Further, the amount of the adjustments proposed by the IRS for the 2010-2015 period overstates by billions of dollars the magnitude of the dispute:
•Amgen believes, based upon the positions advanced by the IRS, that the IRS adjustments for the 2010-2015 period are overstated by approximately $2 billion due to the IRS failure to account for certain income and expenses. Amgen has reported its income and expenses in a consistent manner for many years and the IRS has appropriately accounted for the Company’s income and expenses in all prior audits.
•Any additional tax that could be imposed for the 2010-2015 period would be reduced by up to approximately $3.1 billion of repatriation tax previously accrued with respect to the Company’s Puerto Rico earnings.
•Amgen previously made advance tax deposits to the IRS totaling $1.1 billion for the 2010-2015 period. These deposits would further reduce any additional cash tax that could be imposed.
In addition, Amgen believes the IRS assertion of approximately $2 billion in penalties for the 2013-2015 period is wholly unwarranted. Amgen has applied a consistent transfer pricing methodology since 2002, has documented that transfer pricing methodology as required under relevant tax regulations, and has extensively discussed that methodology with the IRS across multiple tax audits over multiple years. The IRS has never previously proposed transfer pricing penalties.

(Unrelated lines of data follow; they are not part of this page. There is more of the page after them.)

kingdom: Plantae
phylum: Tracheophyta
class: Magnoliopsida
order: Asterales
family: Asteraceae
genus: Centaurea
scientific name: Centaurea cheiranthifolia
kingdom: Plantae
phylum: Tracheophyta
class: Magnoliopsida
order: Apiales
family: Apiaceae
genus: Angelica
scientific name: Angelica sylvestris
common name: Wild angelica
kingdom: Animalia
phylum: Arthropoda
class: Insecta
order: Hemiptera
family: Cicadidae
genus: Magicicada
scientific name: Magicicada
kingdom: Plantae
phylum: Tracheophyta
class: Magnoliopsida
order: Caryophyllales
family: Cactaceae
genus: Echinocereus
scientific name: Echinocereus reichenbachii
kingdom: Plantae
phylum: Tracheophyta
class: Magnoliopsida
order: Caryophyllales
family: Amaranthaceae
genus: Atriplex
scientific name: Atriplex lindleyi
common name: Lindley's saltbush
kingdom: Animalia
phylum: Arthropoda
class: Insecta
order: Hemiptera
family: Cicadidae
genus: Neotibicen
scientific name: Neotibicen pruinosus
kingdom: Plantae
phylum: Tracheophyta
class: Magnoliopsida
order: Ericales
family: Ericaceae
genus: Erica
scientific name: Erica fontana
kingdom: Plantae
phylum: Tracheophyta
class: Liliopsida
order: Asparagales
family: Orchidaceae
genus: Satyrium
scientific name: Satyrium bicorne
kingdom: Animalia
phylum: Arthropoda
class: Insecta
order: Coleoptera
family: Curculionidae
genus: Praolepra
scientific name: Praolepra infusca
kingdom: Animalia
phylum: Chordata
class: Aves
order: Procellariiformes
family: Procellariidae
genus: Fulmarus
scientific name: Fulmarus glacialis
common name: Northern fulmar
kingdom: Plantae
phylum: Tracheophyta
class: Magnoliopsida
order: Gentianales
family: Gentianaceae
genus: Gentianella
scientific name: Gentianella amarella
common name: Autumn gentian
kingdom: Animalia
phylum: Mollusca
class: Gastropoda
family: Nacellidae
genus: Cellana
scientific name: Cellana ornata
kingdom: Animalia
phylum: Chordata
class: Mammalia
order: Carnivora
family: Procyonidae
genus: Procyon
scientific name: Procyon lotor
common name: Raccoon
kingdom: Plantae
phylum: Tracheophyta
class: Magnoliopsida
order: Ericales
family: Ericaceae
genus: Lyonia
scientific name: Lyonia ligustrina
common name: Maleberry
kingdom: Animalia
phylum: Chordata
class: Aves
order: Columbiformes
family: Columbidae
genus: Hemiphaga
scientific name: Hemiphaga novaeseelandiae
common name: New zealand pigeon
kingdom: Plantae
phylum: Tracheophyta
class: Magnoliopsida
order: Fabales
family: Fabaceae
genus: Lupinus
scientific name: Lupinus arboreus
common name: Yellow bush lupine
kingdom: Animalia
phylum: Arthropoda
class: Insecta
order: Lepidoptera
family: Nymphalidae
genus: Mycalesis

Amgen believes that the Company has appropriate tax reserves. The Company filed a petition in the U.S. Tax Court in July 2021 to contest the adjustments previously proposed for the 2010-2012 period and plans to file another petition in the U.S. Tax Court to contest the adjustments proposed in the notice for the 2013-2015 period. Amgen will seek consolidation of the two periods into one case in Tax Court. The dispute is expected to take several years to resolve.
The IRS is currently auditing the 2016-2018 period. Amgen expects the audit to continue for several years, and it is possible the 2010-2015 dispute will be resolved before the conclusion of the 2016-2018 audit and administrative appeals process. Any transfer pricing adjustments the IRS may propose for this period will be lessened by the change in tax rates resulting from the 2017 tax reform law, which reduced the difference between the tax rates applicable in the U.S. and Puerto Rico by approximately two thirds beginning in 2018.